• Verständnisfragen:
A: Beantworte zum Text über Gutscheine für ALG-II-Bezieher diese Fragen:
(i) Was musste früher bei Barbekleidungs- oder Möbelzuschüssen als Nachweis vorgelegt werden?
(ii) Welcher Grundsatz gilt laut Text offenbar nicht für ALG-II-Bezieher?
(iii) Wozu würden Gutscheine nur für ALG-II-Bezieher(-Kinder) auf jeden Fall beitragen?
B: Gib die Datensätze erneut wieder und tausche dabei „Umgebung“ gegen „Region“; alles andere bleibt unverändert, das Bild lässt du weg.

Die Extra-Kosten für den verwaltungstechnischen Aufwand für Gutscheine für alle ALG-II-Bezieher stehen in keinem Verhältnis zu den tatsächlichen, wenigen "Missbrauchsfällen" , wo Gutscheine sinnvoll sein mögen. Wer davon saufen will, findet aber auch mit Gutscheinen einen Weg, aber das ist noch eine ganz andere Geschichte. Früher gab es hier Barbekleidungs- oder Möbelzuschüsse und es mussten Kaufquittungen als Nachweis vorgelegt werden. Hab ich kein Problem mit. Warum sollte das nicht weiter so gehandhabt werden können? Der Überprüfungsaufwand wäre garantiert nicht höher als diese Gutscheinabrechnerei. Mit Gutscheinen kriegen gesetzlich vorgesehene Leistungen den endgültigen Almosencharakter, auch in der Öffentlichkeit und an der Kasse. Almosen der Mitbürger/Steuerzahler, die man dankbar beim Einkaufen vorlegen soll.

Es kann nicht sein, dass eine ganze Bevölkerungsgruppe unter Generalverdacht gestellt wird. Dieser Eindruck entsteht zwangsläufig, wenn ständig von Kontrollen, um "Missbrauch" vorzubeugen, die Rede ist. Das heißt, ALLE ALG-II-Bezieher sind erstmal des Leistungsmissbrauches verdächtig und das ist einfach nur unfair! Diese Kontrollen dienen (angeblich) dazu, den Verdacht auszuräumen. (Und ich dachte, in diesem Land gilt die Unschuldsvermutung, aber offenbar nicht für ALG-II-Bezieher). Gibt ein Hartz-Empfänger bei Abgabe des Antrages auch seine Persönlichkeitsrechte im Büro des SB ab?

Es würde ja auch niemand hergehen und ALLE Männer einsperren oder ihnen Fußfesseln anlegen wollen, um sie überwachen zu können, weil Kindesmissbrauch und Vergewaltigung meistens von Männern begangen wird. Ok, ist etwas überspitzt dargestellt, ist doch aber Dasselbe in Grün.

Gutscheine (Sachleistungen) nur für ALG-II-Bezieher(-Kinder) würden auf jeden Fall zu einer weiteren Stigmatisierung dieser Menschen beitragen, so dass noch mehr der Eindruck entsteht, dass ALG-II-Bezieher nicht vernünftig mit Geld umgehen können und diese dann noch mehr als "Bittsteller" angesehen werden, die nur dank der Gnade der Steuerzahler existieren dürfen, weswegen diese (ihrer Meinung nach zu Recht) auf den ALGII-Beziehern rumtrampeln dürfen. Die Medien und unsere Volks(ver)treter machen das ja auch.

• Material zur Übung:
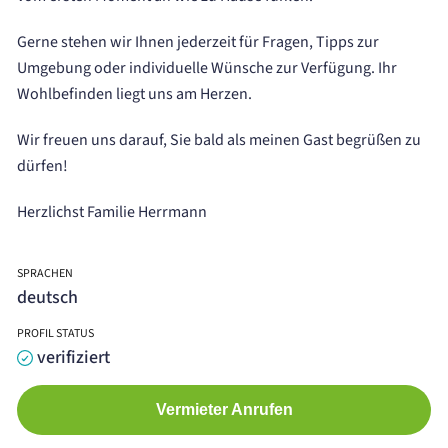
Gerne stehen wir Ihnen jederzeit für Fragen, Tipps zur
Umgebung oder individuelle Wünsche zur Verfügung. Ihr
Wohlbefinden liegt uns am Herzen.
Wir freuen uns darauf, Sie bald als meinen Gast begrüßen zu
dürfen!
Herzlichst Familie Herrmann
SPRACHEN
deutsch
PROFIL STATUS
verifiziert
Vermieter Anrufen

• Lösungen:
A:
(i) Kaufquittungen
(ii) Die Unschuldsvermutung
(iii) Zu einer weiteren Stigmatisierung dieser Menschen

B:
Gerne stehen wir Ihnen jederzeit für Fragen, Tipps zur
Region oder individuelle Wünsche zur Verfügung. Ihr
Wohlbefinden liegt uns am Herzen.
Wir freuen uns darauf, Sie bald als meinen Gast begrüßen zu
dürfen!
Herzlichst Familie Herrmann
SPRACHEN
deutsch
PROFIL STATUS
verifiziert
Vermieter Anrufen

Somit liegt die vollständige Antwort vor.